A list with counters.


Create a gather (indexed) view over a shared matrix

Description

Gather views describe non-contiguous column (or row) subsets without allocating a slice-sized matrix. shard-aware kernels can then choose to pack the requested indices into scratch explicitly (bounded and reportable) or run gather-aware compute paths.

Usage

view_gather(x, rows = NULL, cols)

Arguments

x

A shared (share()d) atomic matrix (double/integer/logical/raw).

rows

Row selector.

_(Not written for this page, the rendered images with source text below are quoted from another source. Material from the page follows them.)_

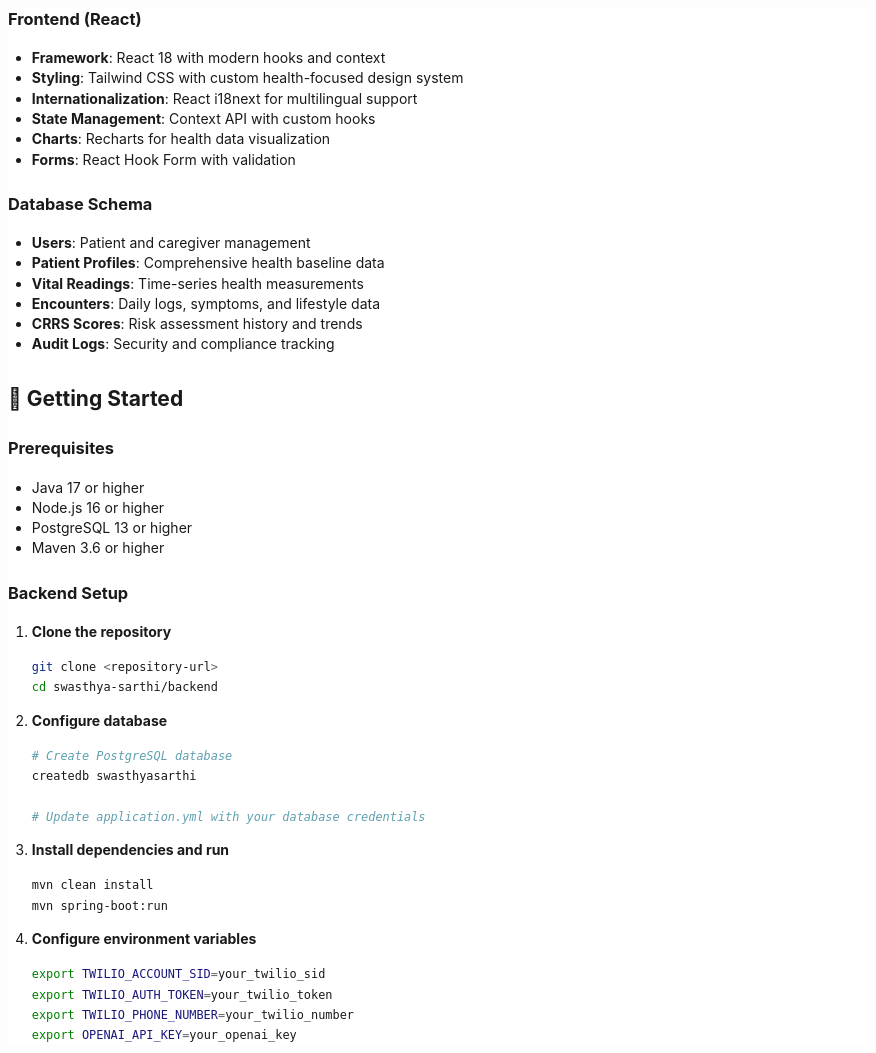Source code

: ### Frontend (React)
- **Framework**: React 18 with modern hooks and context
- **Styling**: Tailwind CSS with custom health-focused design system
- **Internationalization**: React i18next for multilingual support
- **State Management**: Context API with custom hooks
- **Charts**: Recharts for health data visualization
- **Forms**: React Hook Form with validation

### Database Schema
- **Users**: Patient and caregiver management
- **Patient Profiles**: Comprehensive health baseline data
- **Vital Readings**: Time-series health measurements
- **Encounters**: Daily logs, symptoms, and lifestyle data
- **CRRS Scores**: Risk assessment history and trends
- **Audit Logs**: Security and compliance tracking

## 🚀 Getting Started

### Prerequisites
- Java 17 or higher
- Node.js 16 or higher
- PostgreSQL 13 or higher
- Maven 3.6 or higher

### Backend Setup

1. **Clone the repository**
   ```bash
   git clone <repository-url>
   cd swasthya-sarthi/backend
   ```

2. **Configure database**
   ```bash
   # Create PostgreSQL database
   createdb swasthyasarthi
   
   # Update application.yml with your database credentials
   ```

3. **Install dependencies and run**
   ```bash
   mvn clean install
   mvn spring-boot:run
   ```

4. **Configure environment variables**
   ```bash
   export TWILIO_ACCOUNT_SID=your_twilio_sid
   export TWILIO_AUTH_TOKEN=your_twilio_token
   export TWILIO_PHONE_NUMBER=your_twilio_number
   export OPENAI_API_KEY=your_openai_key
   ```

NULL (all rows) or idx_range().

cols

Integer vector of column indices (1-based).

Details

v1 note: only column-gather views are implemented (rows may be NULL or idx_range()).

Value

A shard_view_gather object describing the indexed column view.

Examples


m <- share(matrix(1:20, nrow = 4))
v <- view_gather(m, cols = c(1L, 3L))


Introspection for a view

Description

Returns metadata about a view without forcing materialization.

Usage

view_info(v)

Arguments

v

A shard view.

Value

A named list with fields: dtype, dim, slice_dim, rows, cols, layout, fast_path, nbytes_est, and base_is_shared.

Examples


m <- share(matrix(1:20, nrow = 4))
v <- view_block(m, cols = idx_range(1, 2))
view_info(v)


Zero-copy Views

Description

Views are explicit slice descriptors over shared arrays/matrices. They avoid creating slice-sized allocations (e.g. Y[, a:b]) by carrying only metadata plus a reference to the shared backing.

Details

This is a low-level optimization handle: arbitrary base R operations may materialize a view; use materialize() explicitly when you want a standard matrix/array.


Individual Worker Control

Description

Spawn, monitor, and control individual R worker processes.